● LAVORO DA SVOLGERE
a. Riscrivi il brano sulla NASpI cominciando da "Di per sé i" e terminando con "diciamolo, si vede.", sostituendo "licenziamenti disciplinari" con "licenziamenti per giusta causa".
b. Completa la parte successiva del brano sulla NASpI, ripartendo subito dopo l'ultima frase riportata.

● BRANO DI PARTENZA
::::::::

Di per sé i pareri degli enti volevano solo consegnare un diritto (la NASpI) anche nei casi di licenziamenti disciplinari. Però siamo in Italia e, diciamolo, si vede.
Questa tematica non è di certo passata inosservata al Legislatore attuale che, come noto, sta tentando di porvi rimedio all'interno della discussione del DDL Lavoro.
In ogni caso la magistratura ha già esaminato la questione diverse volte, consegnando un quadro di tendenziale censura. Almeno fino ad oggi quando il Tribunale di Cremona, con la sentenza n. 333 del 15 ottobre 2024, sembra aver cambiato orientamento.
La giurisprudenza precedente
Sul punto vi sono diverse sentenze.
La più caratteristica risulta essere quella del Tribunale di Udine del 27 maggio 2022.

::::::::

● DATI FORNITI

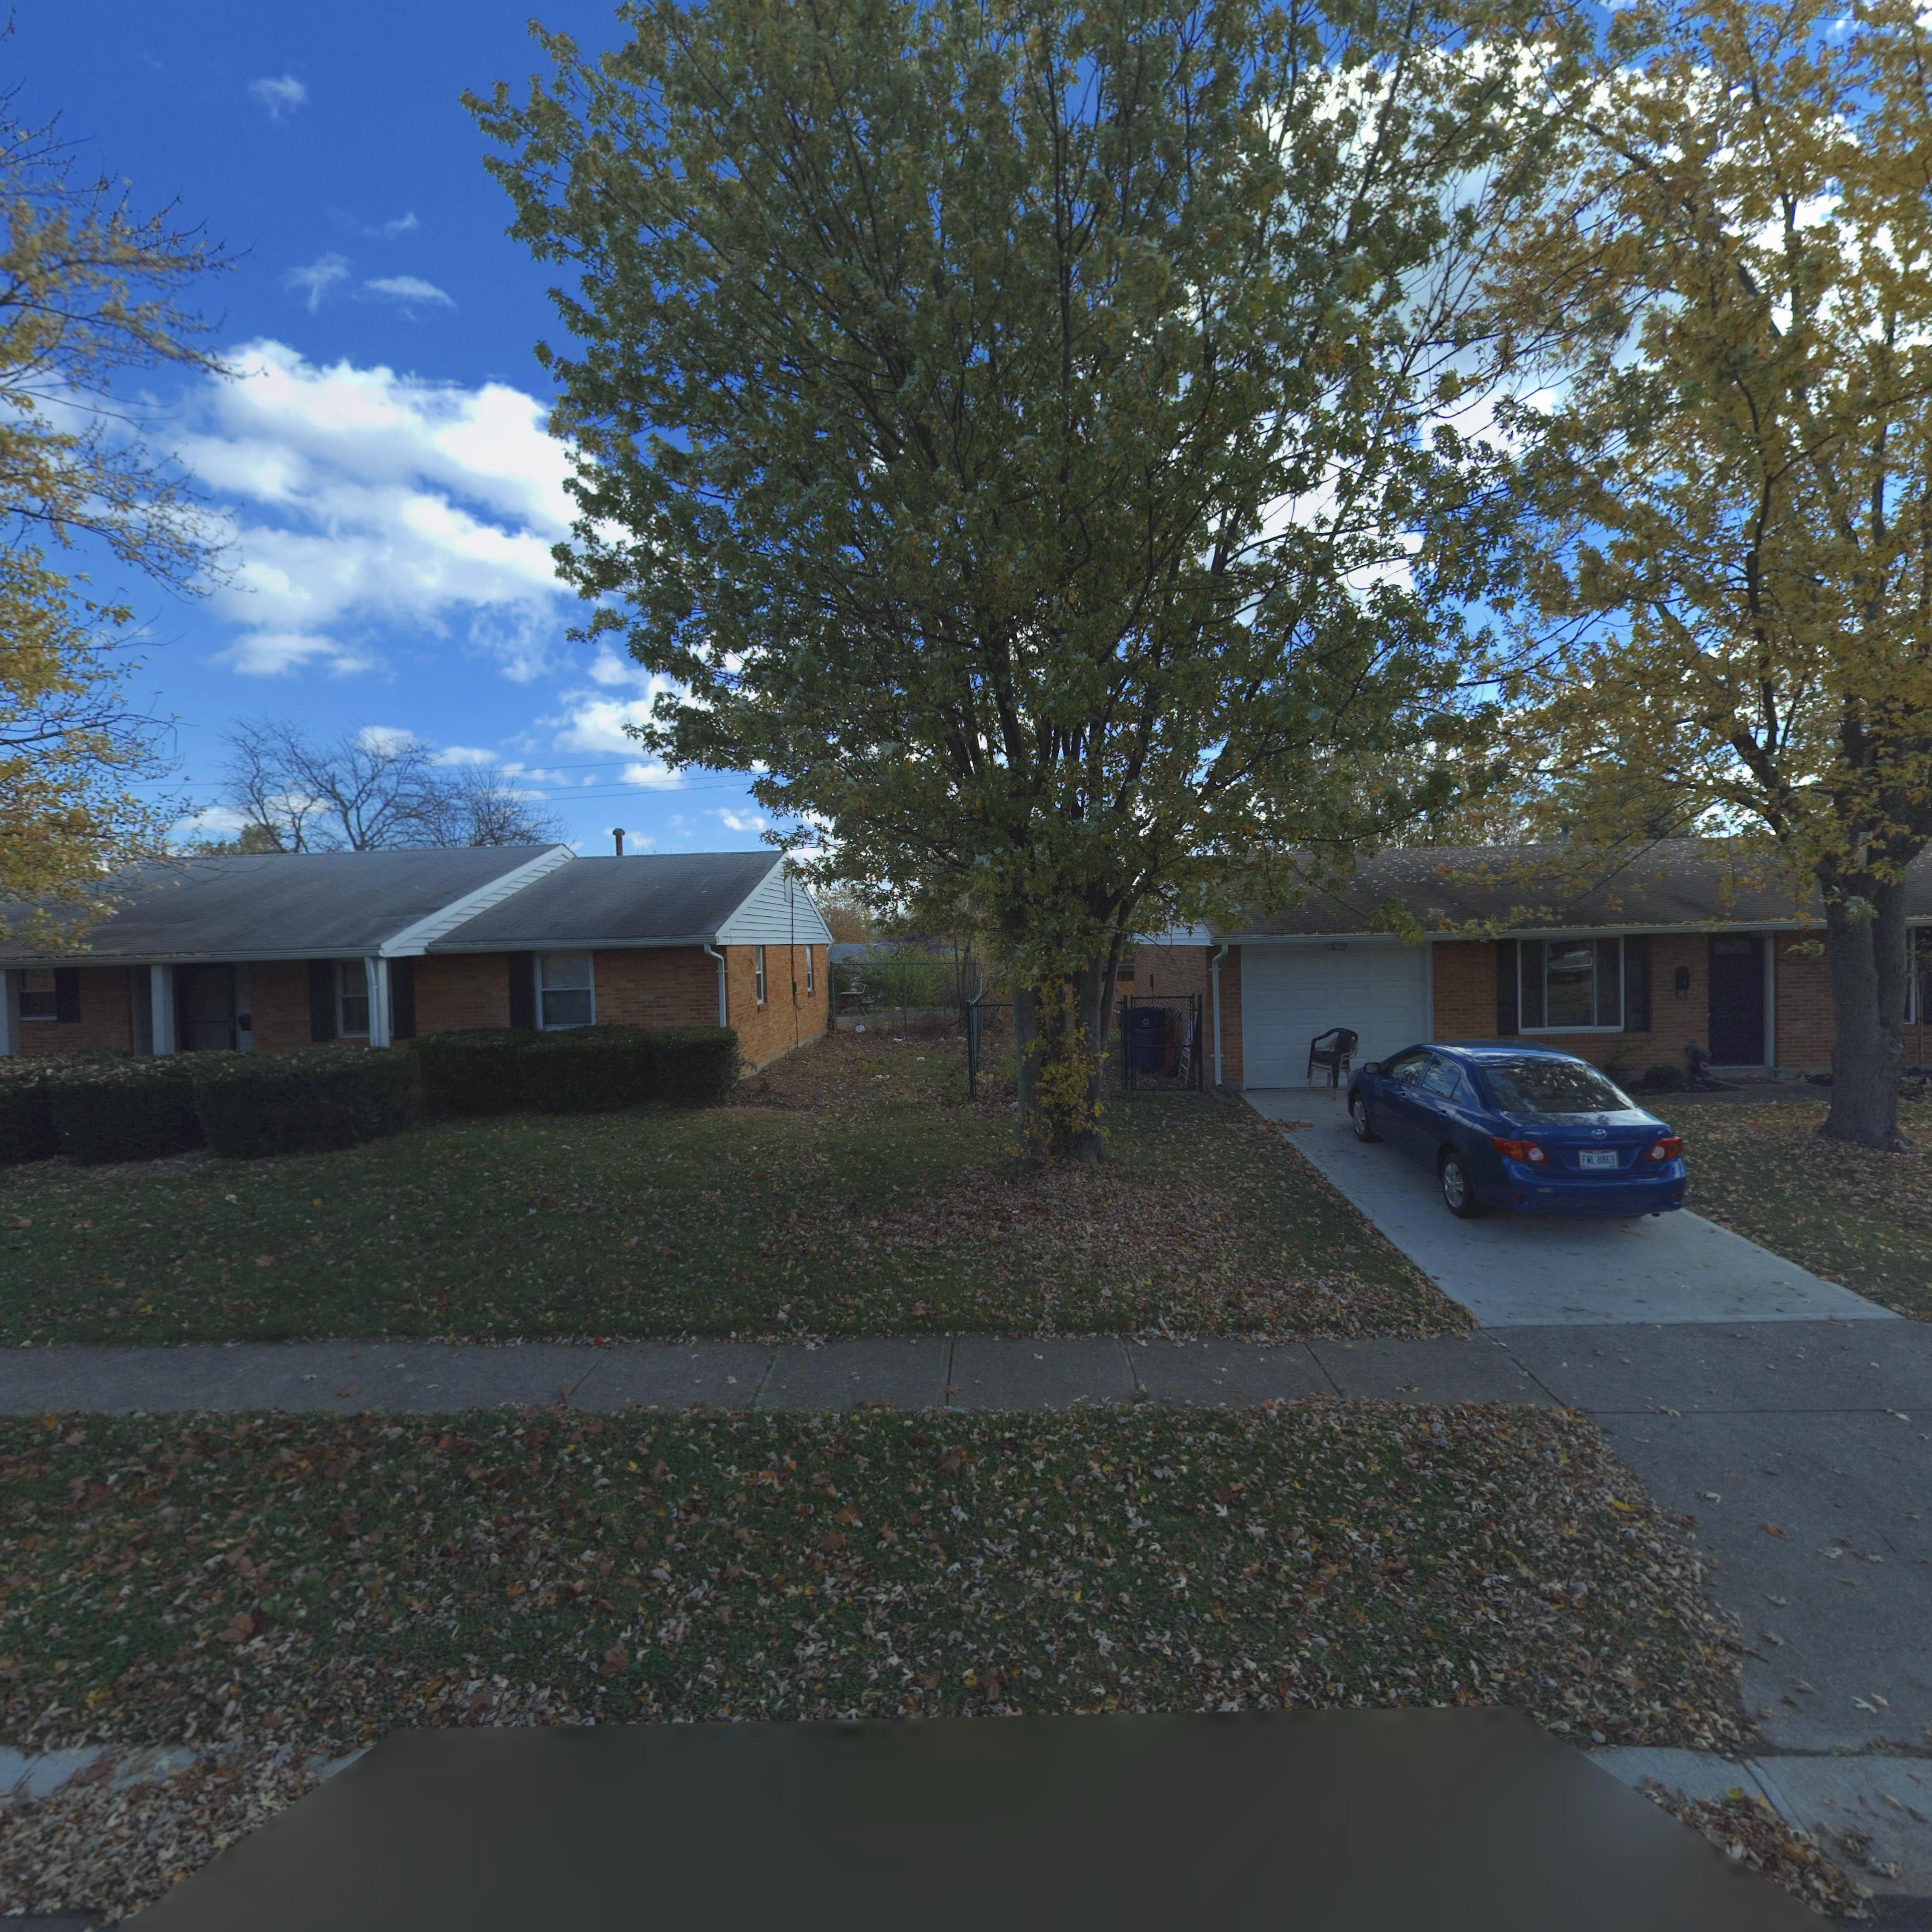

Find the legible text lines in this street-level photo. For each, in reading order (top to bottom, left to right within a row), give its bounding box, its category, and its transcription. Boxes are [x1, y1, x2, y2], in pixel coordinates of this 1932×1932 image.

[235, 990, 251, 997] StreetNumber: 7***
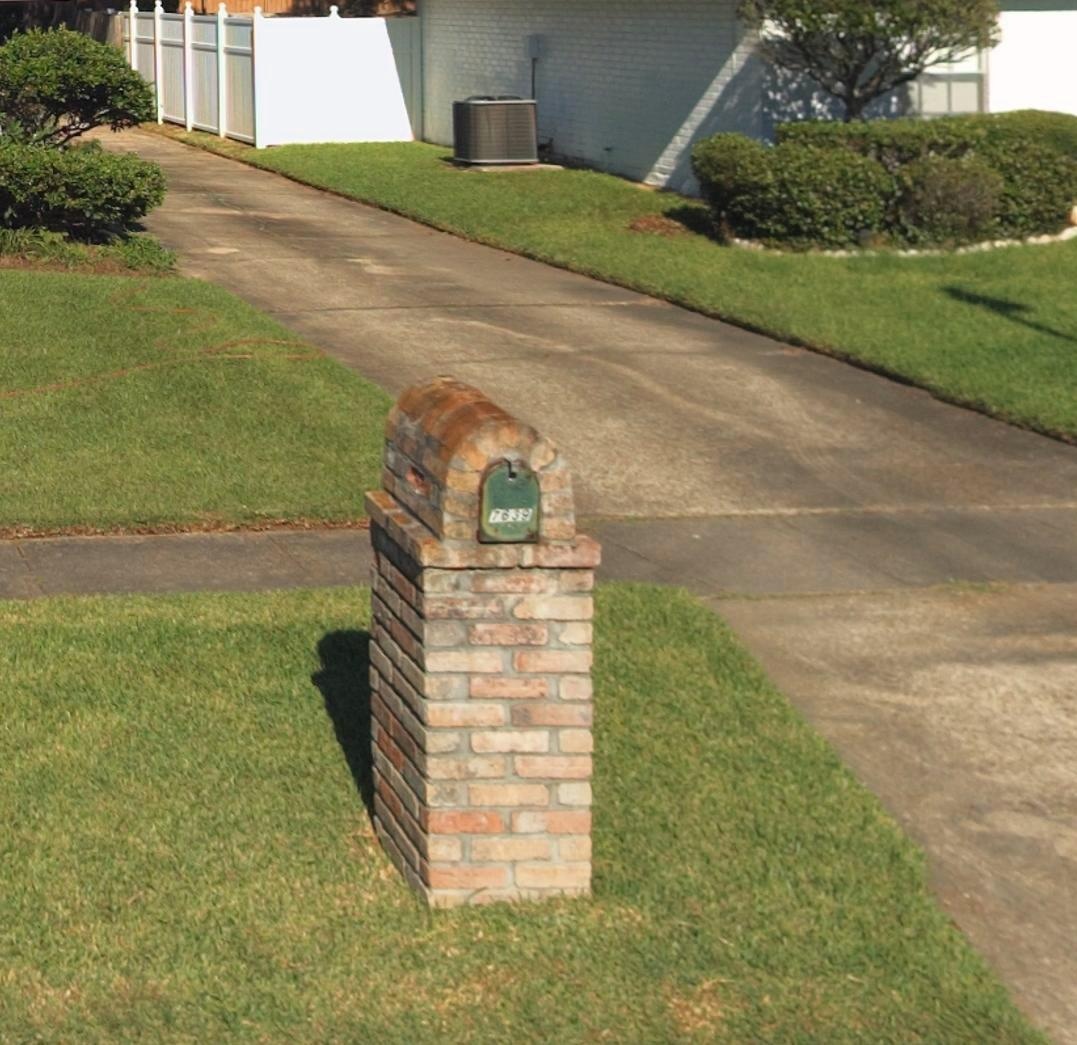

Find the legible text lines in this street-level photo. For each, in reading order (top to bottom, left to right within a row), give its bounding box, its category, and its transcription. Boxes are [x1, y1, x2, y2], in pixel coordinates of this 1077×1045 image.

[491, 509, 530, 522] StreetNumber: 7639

::::::::

● RISPOSTE
a.
Di per sé i pareri degli enti volevano solo consegnare un diritto (la NASpI) anche nei casi di licenziamenti per giusta causa. Però siamo in Italia e, diciamolo, si vede.

b.
Il caso voleva che si palesasse una assenza ingiustificata di un lavoratore che, malgrado i ripetutiti tentativi di comunicazione da parte della Società, risultava assente ormai da più di sei mesi (un periodo di tempo di gran lunga superiore alle ordinarie previsioni contenute nei contratti collettivi in materia di risoluzione dal rapporto di lavoro senza obbligo di preavviso). Il tutto, diremo, non a caso ma preordinato all'ottenimento dell'ammortizzatore sociale per la cessazione del rapporto.
Il quesito del maggio 2022 era questo: in caso di protratta assenza ingiustificata da parte del lavoratore, a maggior ragione se per periodi di tempo così prolungati, siamo sicuri che stiamo parlando di licenziamento e non di dimissione di fatto (senza la procedura telematica)?
Secondo i giudici friulani la fattispecie in esame è equiparabile alle dimissioni o risoluzione consensuale del rapporto di lavoro, senza dunque che l'ex dipendente potesse beneficiare della NASpI e, di conseguenza, ritenendo la Società esonerata dal versamento del cosiddetto ticket di licenziamento.
Di fatto il magistrato aveva affermato che “la volontà risolutiva del lavoratore dipendente si sostanziasse, come accaduto nella vicenda al vaglio, in un contegno protrattosi nel tempo e palesatosi in una serie di comportamenti – anche omissivi – idonei ad assicurare un'agevole verifica della sua genuinità”.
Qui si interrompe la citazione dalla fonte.